## Passage provided
---

News Release

Ultra-low dose rituximab controls disease activity for most RA patients in new study

Reports and Proceedings

American College of Rheumatology

ATLANTA — New research presented this week at ACR Convergence, the American College of Rheumatology’s annual meeting, shows that in one study, the majority of rheumatoid arthritis patients on an ultra-low dose of the drug rituximab maintained low disease activity for up to four years, and rarely needed to switch to other biologic drugs or glucocorticoids to control their disease (Abstract #1443).

Rheumatoid arthritis (RA) is the most common type of autoimmune arthritis. It is caused when the immune system (the body’s defense system) is not working properly. RA causes pain and swelling in the wrist and small joints of the hands and feet.

The optimal dose of rituximab for RA treatment remains unclear, and both 1,000 and 2,000 milligram doses every six months have been shown to be equally effective in previous studies. In another recent trial, six-month efficacy of ultra-low rituximab doses of 200 mg and 500 mg were compared to the 1,000 mg dose. Patients in that trial were invited to participate in this new extension trial to follow their progress on ultra-low doses of rituximab for up to four years.

“We conducted this extension (study) to build on the results of the original trial. In that study, the effects of 200 and 500 mg appeared to be similar to those of 1,000 mg, but we could not yet show that statistically,” says Nathan den Broeder, MSc, a PhD student at Sint Maartenskliniek in the Netherlands and the study’s co-author. “There was also a concern that the lower doses might work for a limited time, but then lose their effect on a longer time frame.”

Data was collected on patients’ disease activity through April 2021 measured by disease activity scores, or DAS-28, and C-reactive protein levels, and their use of RA medications, including biologic or targeted disease-modifying anti-rheumatic drugs (DMARDs), conventional synthetic DMARDs and glucocorticoids. The primary outcome for the study was disease activity, and secondary outcomes included rituximab persistence, doses and intervals, as well as use of other RA medications.

---

In the news release on ultra-low dose rituximab, through what month and year was data on patients' disease activity collected? Rely solely on the news release for your answer.

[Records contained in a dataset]
---

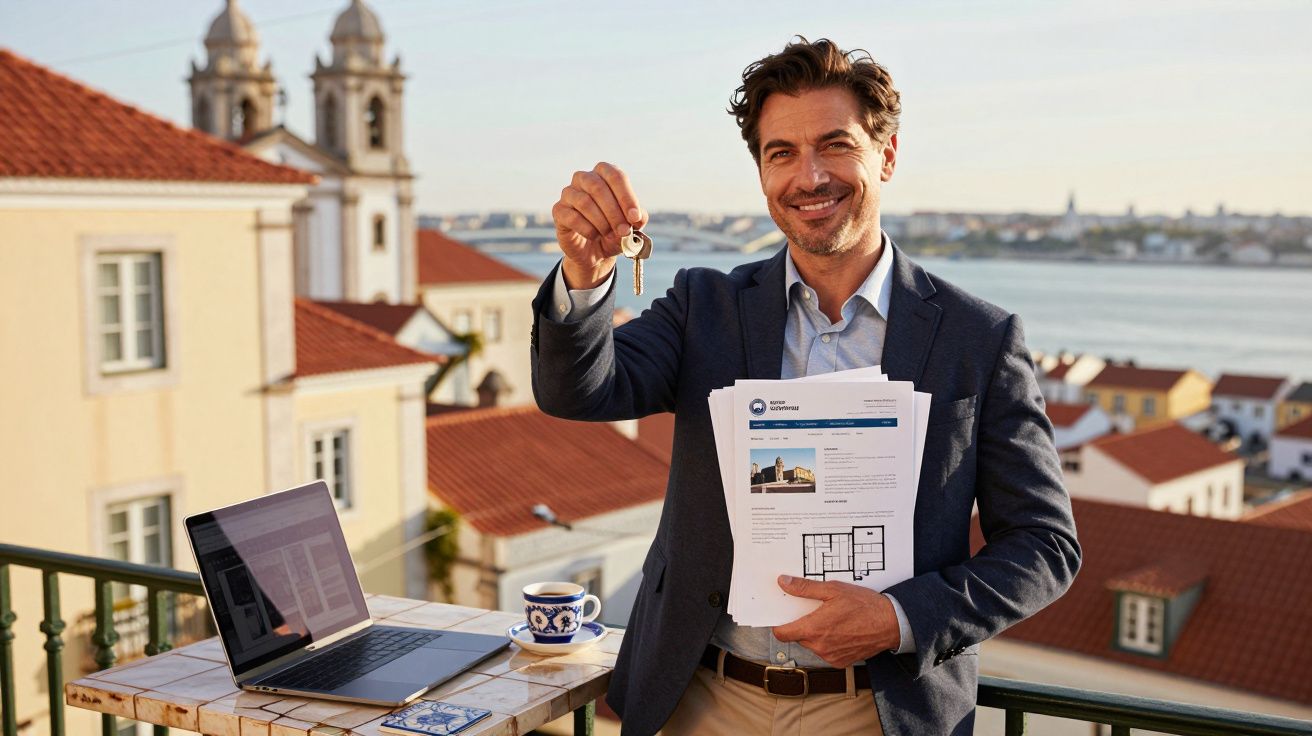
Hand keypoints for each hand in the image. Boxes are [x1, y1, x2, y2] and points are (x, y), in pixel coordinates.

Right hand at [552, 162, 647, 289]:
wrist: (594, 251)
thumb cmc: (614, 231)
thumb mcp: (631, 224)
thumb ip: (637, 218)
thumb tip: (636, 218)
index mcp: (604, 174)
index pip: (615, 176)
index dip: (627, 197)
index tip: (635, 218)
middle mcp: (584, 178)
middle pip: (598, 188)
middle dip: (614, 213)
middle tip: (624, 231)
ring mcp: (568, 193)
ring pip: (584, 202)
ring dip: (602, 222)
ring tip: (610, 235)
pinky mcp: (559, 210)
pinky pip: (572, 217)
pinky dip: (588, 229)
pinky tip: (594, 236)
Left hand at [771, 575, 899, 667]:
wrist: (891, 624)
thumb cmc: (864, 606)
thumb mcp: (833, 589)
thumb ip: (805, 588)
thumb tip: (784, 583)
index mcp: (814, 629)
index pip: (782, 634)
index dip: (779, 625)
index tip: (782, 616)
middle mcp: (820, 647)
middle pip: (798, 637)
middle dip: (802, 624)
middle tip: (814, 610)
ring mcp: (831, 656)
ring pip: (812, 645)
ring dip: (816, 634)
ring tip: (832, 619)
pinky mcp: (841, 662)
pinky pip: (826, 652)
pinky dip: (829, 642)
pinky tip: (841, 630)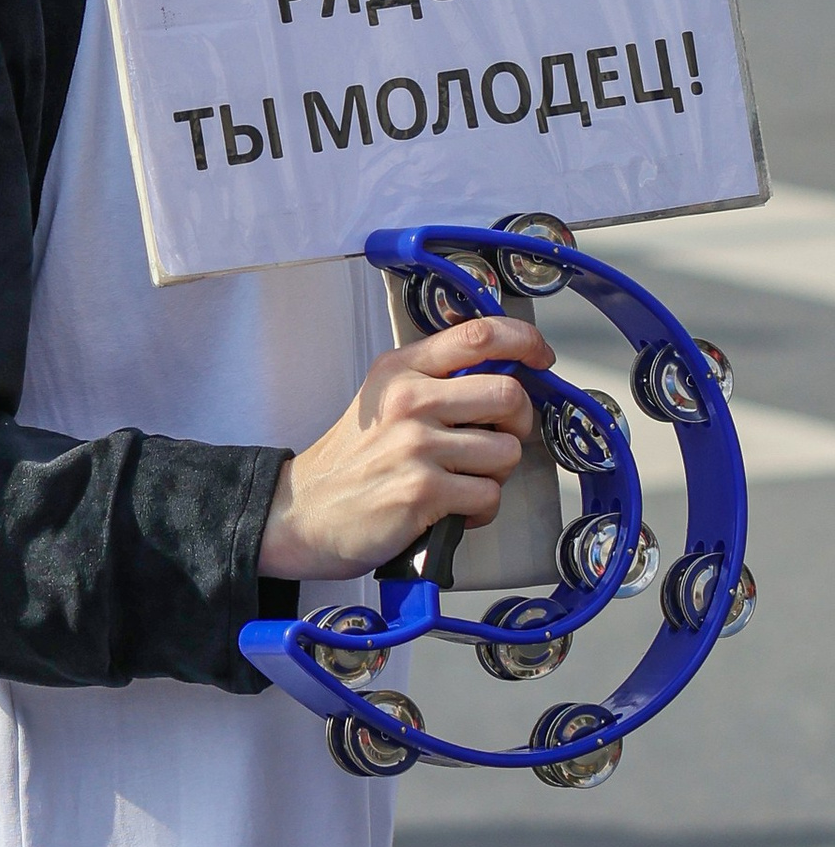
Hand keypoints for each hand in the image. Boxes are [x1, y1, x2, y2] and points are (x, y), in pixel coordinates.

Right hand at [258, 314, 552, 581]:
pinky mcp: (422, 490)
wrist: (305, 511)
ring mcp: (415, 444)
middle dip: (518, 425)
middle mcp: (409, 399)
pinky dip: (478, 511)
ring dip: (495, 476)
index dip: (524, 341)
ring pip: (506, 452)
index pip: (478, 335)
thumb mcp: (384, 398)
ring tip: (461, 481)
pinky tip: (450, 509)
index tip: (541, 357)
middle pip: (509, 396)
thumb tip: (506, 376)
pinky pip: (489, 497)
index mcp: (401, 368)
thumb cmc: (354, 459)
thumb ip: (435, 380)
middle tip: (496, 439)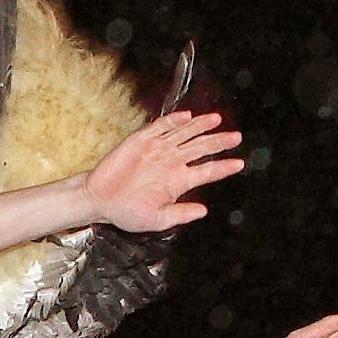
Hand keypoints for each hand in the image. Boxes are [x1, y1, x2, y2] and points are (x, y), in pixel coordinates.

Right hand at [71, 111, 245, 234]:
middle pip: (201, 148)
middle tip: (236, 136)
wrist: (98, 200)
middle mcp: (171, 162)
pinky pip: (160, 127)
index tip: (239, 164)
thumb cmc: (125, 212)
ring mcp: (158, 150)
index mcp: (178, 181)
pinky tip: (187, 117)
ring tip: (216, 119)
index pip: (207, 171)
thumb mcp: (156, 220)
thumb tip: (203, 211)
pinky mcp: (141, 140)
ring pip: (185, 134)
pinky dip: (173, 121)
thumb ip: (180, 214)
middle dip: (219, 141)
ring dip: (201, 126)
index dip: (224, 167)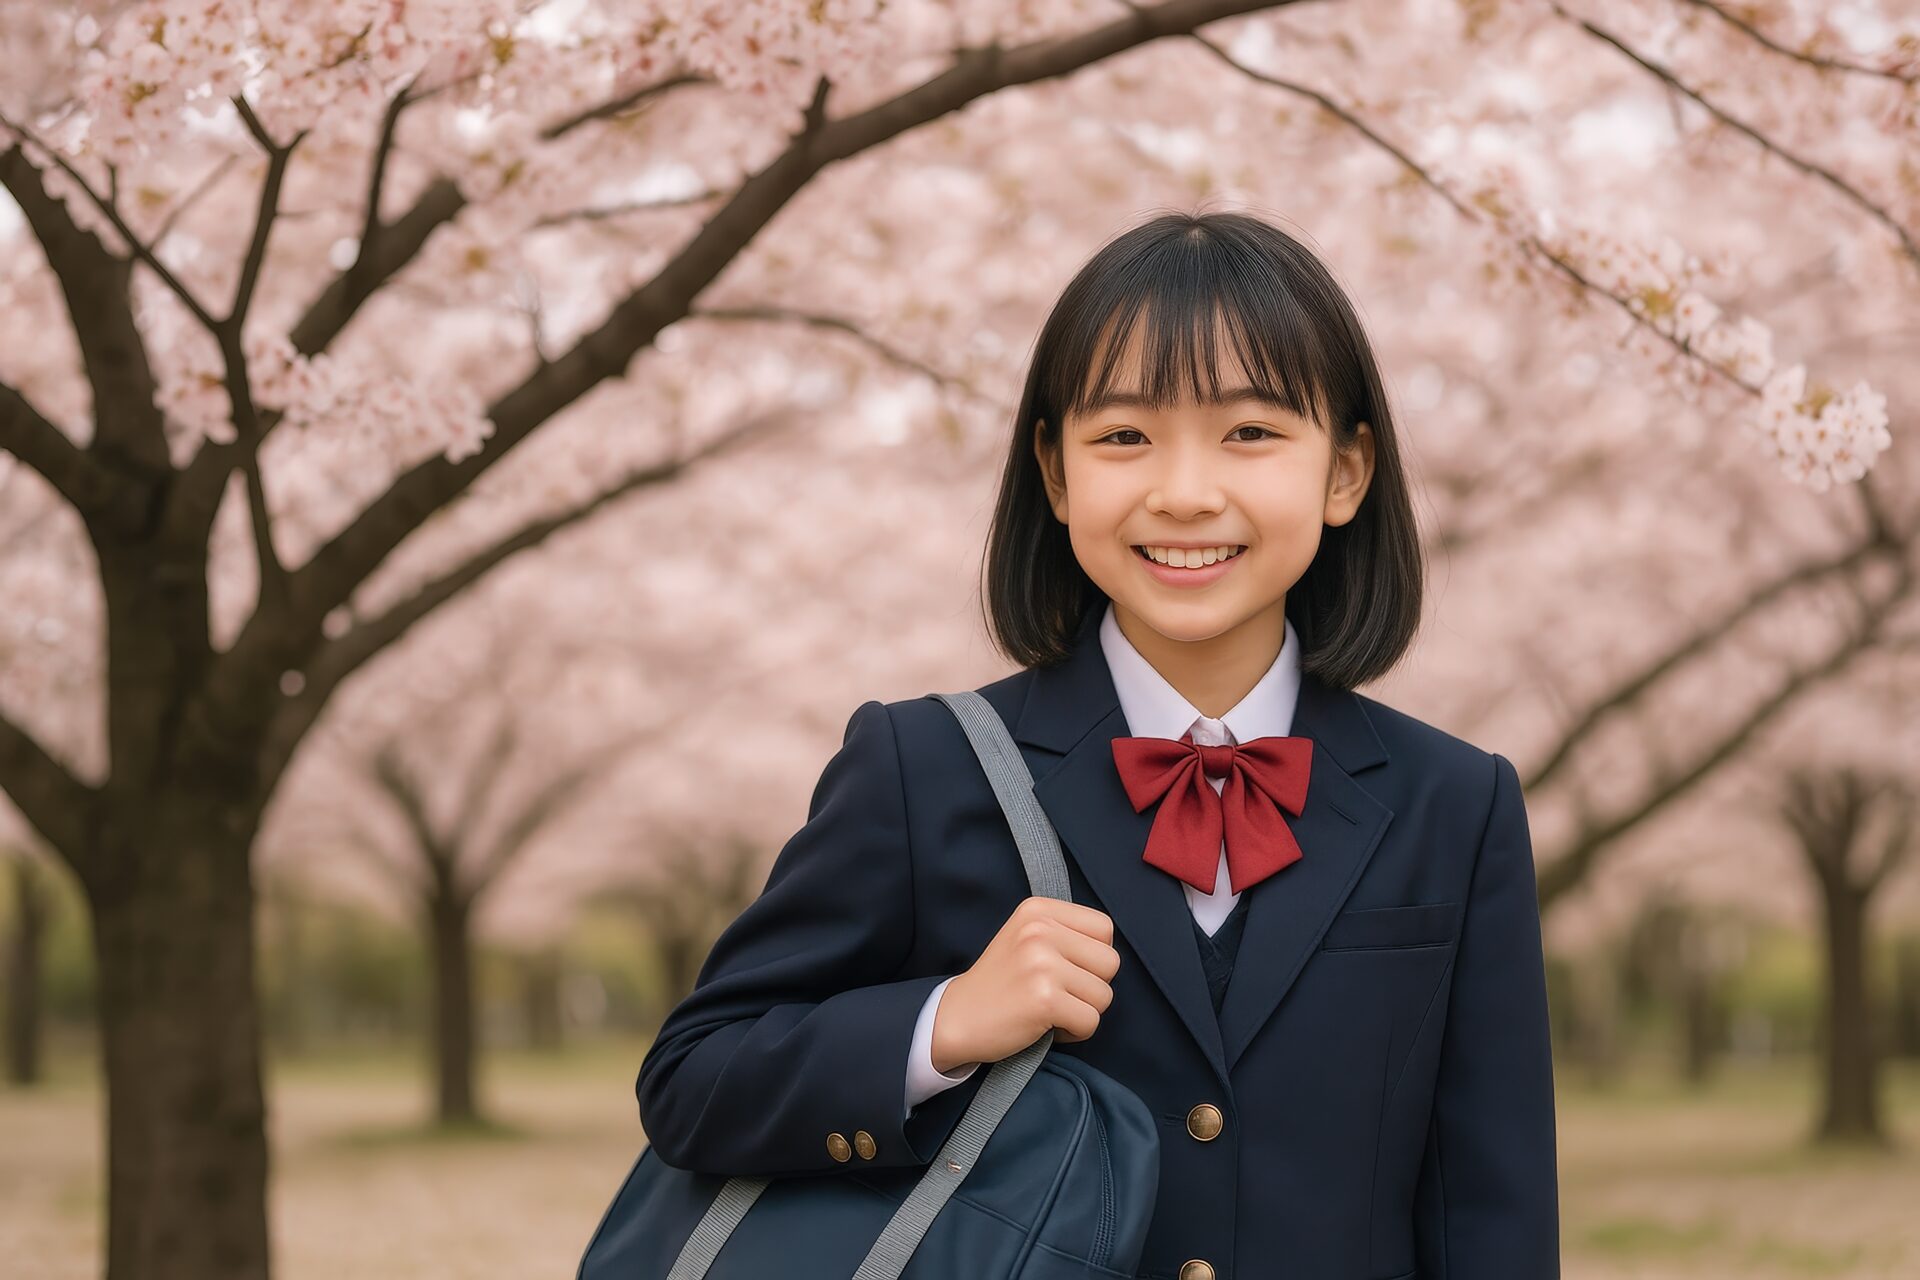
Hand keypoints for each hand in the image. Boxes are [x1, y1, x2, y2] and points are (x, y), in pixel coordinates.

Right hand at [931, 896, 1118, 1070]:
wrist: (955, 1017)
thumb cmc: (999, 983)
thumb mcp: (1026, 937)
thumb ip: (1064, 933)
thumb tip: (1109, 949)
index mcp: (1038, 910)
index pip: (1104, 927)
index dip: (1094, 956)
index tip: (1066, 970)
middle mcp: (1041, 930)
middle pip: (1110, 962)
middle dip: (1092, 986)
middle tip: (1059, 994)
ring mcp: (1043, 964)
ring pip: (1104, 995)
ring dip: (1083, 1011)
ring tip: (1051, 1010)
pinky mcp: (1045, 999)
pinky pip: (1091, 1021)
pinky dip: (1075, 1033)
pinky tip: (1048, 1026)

---

## Response below
April 2021.